MATERIAL TO PROCESS:

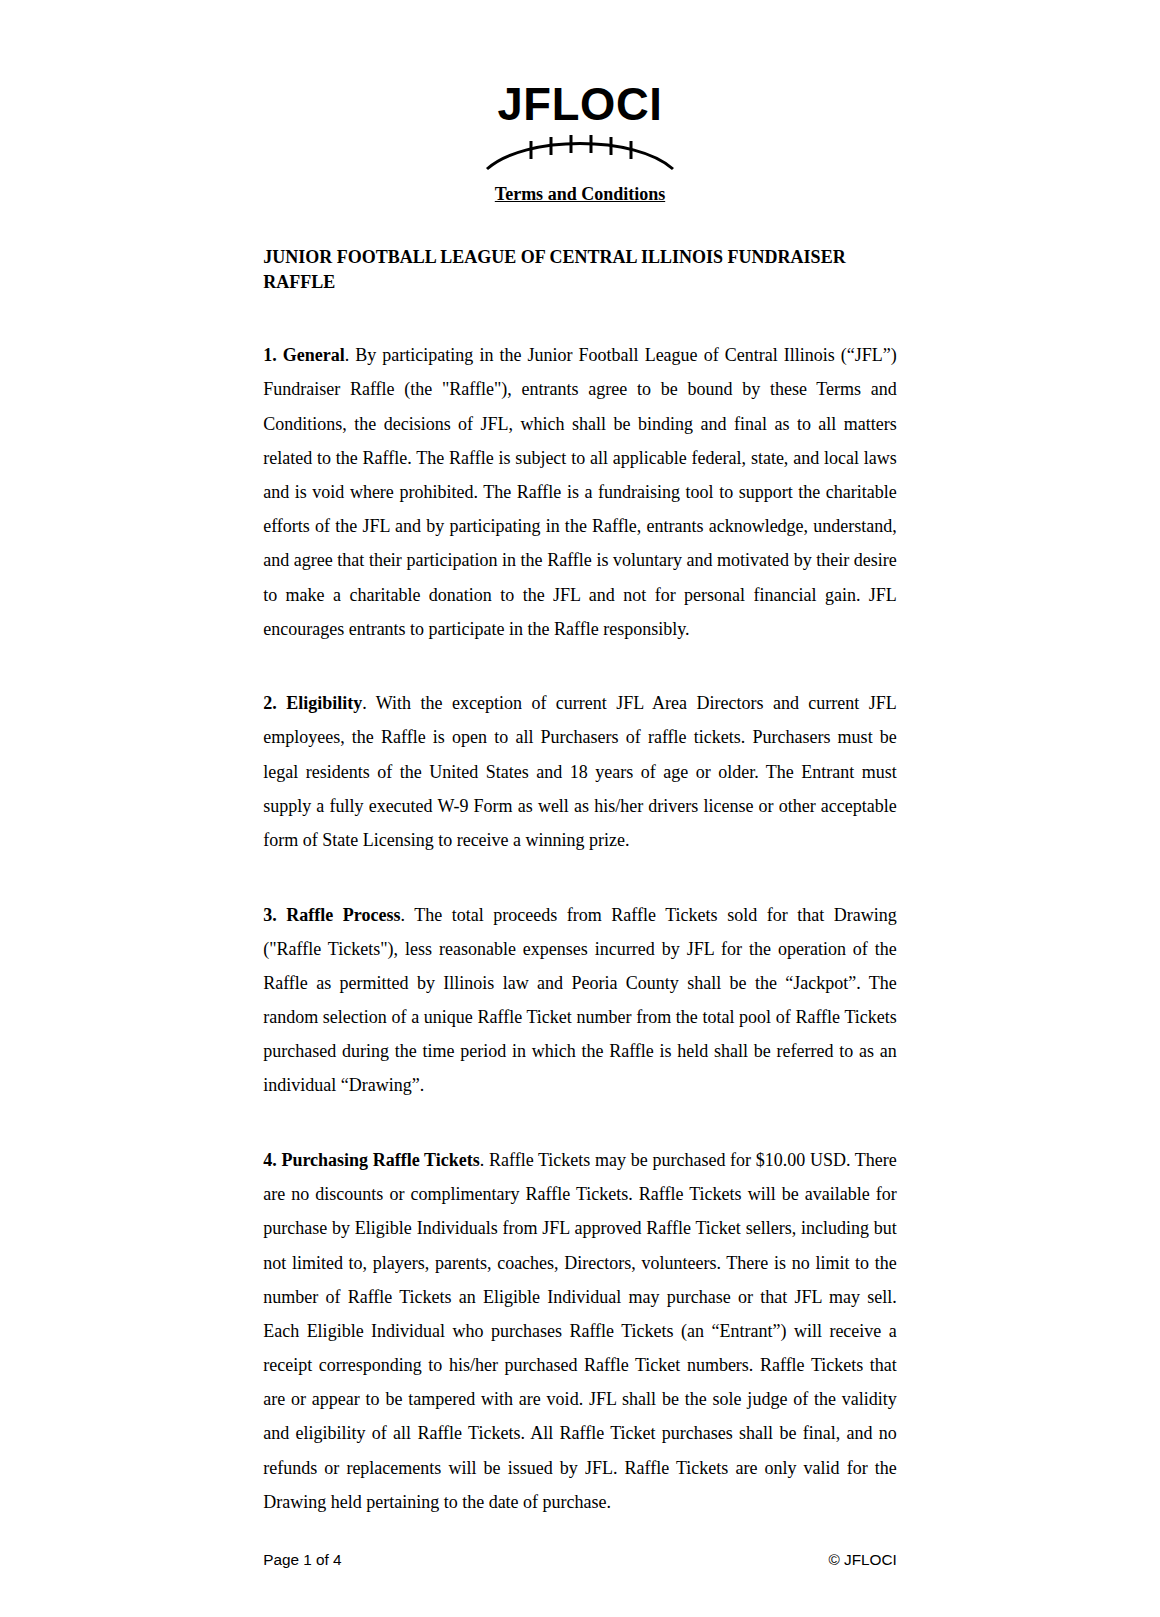JFLOCI
Terms and Conditions
JUNIOR FOOTBALL LEAGUE OF CENTRAL ILLINOIS FUNDRAISER RAFFLE
1. General. By participating in the Junior Football League of Central Illinois (“JFL”) Fundraiser Raffle (the "Raffle"), entrants agree to be bound by these Terms and Conditions, the decisions of JFL, which shall be binding and final as to all matters related to the Raffle. The Raffle is subject to all applicable federal, state, and local laws and is void where prohibited. The Raffle is a fundraising tool to support the charitable efforts of the JFL and by participating in the Raffle, entrants acknowledge, understand, and agree that their participation in the Raffle is voluntary and motivated by their desire to make a charitable donation to the JFL and not for personal financial gain. JFL encourages entrants to participate in the Raffle responsibly.
2. Eligibility. With the exception of current JFL Area Directors and current JFL employees, the Raffle is open to all Purchasers of raffle tickets. Purchasers must be legal residents of the United States and 18 years of age or older. The Entrant must supply a fully executed W-9 Form as well as his/her drivers license or other acceptable form of State Licensing to receive a winning prize.
3. Raffle Process. The total proceeds from Raffle Tickets sold for that Drawing ("Raffle Tickets"), less reasonable expenses incurred by JFL for the operation of the Raffle as permitted by Illinois law and Peoria County shall be the “Jackpot”. The random selection of a unique Raffle Ticket number from the total pool of Raffle Tickets purchased during the time period in which the Raffle is held shall be referred to as an individual “Drawing”.
4. Purchasing Raffle Tickets. Raffle Tickets may be purchased for $10.00 USD. There are no discounts or complimentary Raffle Tickets. Raffle Tickets will be available for purchase by Eligible Individuals from JFL approved Raffle Ticket sellers, including but not limited to, players, parents, coaches, Directors, volunteers. There is no limit to the number of Raffle Tickets an Eligible Individual may purchase or that JFL may sell. Each Eligible Individual who purchases Raffle Tickets (an “Entrant”) will receive a receipt corresponding to his/her purchased Raffle Ticket numbers. Raffle Tickets that are or appear to be tampered with are void. JFL shall be the sole judge of the validity and eligibility of all Raffle Tickets. All Raffle Ticket purchases shall be final, and no refunds or replacements will be issued by JFL. Raffle Tickets are only valid for the Drawing held pertaining to the date of purchase.
Page 1 of 4 © JFLOCI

BRIEF: Copy the records exactly as they appear, excluding images.

SOLUTION TO THIS TASK:
JFLOCI
Terms and Conditions
JUNIOR FOOTBALL LEAGUE OF CENTRAL ILLINOIS FUNDRAISER RAFFLE
1. General. By participating in the Junior Football League of Central Illinois (“JFL”) Fundraiser Raffle (the "Raffle"), entrants agree to be bound by these Terms and Conditions, the decisions of JFL, which shall be binding and final as to all matters related to the Raffle. The Raffle is subject to all applicable federal, state, and local laws and is void where prohibited. The Raffle is a fundraising tool to support the charitable efforts of the JFL and by participating in the Raffle, entrants acknowledge, understand, and agree that their participation in the Raffle is voluntary and motivated by their desire to make a charitable donation to the JFL and not for personal financial gain. JFL encourages entrants to participate in the Raffle responsibly.
2. Eligibility. With the exception of current JFL Area Directors and current JFL employees, the Raffle is open to all Purchasers of raffle tickets. Purchasers must be legal residents of the United States and 18 years of age or older. The Entrant must supply a fully executed W-9 Form as well as his/her drivers license or other acceptable form of State Licensing to receive a winning prize.
3. Raffle Process. The total proceeds from Raffle Tickets sold for that Drawing ("Raffle Tickets"), less reasonable expenses incurred by JFL for the operation of the Raffle as permitted by Illinois law and Peoria County shall be the “Jackpot”. The random selection of a unique Raffle Ticket number from the total pool of Raffle Tickets purchased during the time period in which the Raffle is held shall be referred to as an individual “Drawing”.
4. Purchasing Raffle Tickets. Raffle Tickets may be purchased for $10.00 USD. There are no discounts or complimentary Raffle Tickets. Raffle Tickets will be available for purchase by Eligible Individuals from JFL approved Raffle Ticket sellers, including but not limited to, players, parents, coaches, Directors, volunteers. There is no limit to the number of Raffle Tickets an Eligible Individual may purchase or that JFL may sell. Each Eligible Individual who purchases Raffle Tickets (an “Entrant”) will receive a receipt corresponding to his/her purchased Raffle Ticket numbers. Raffle Tickets that are or appear to be tampered with are void. JFL shall be the sole judge of the validity and eligibility of all Raffle Tickets. All Raffle Ticket purchases shall be final, and no refunds or replacements will be issued by JFL. Raffle Tickets are only valid for the Drawing held pertaining to the date of purchase.
Page 1 of 4 © JFLOCI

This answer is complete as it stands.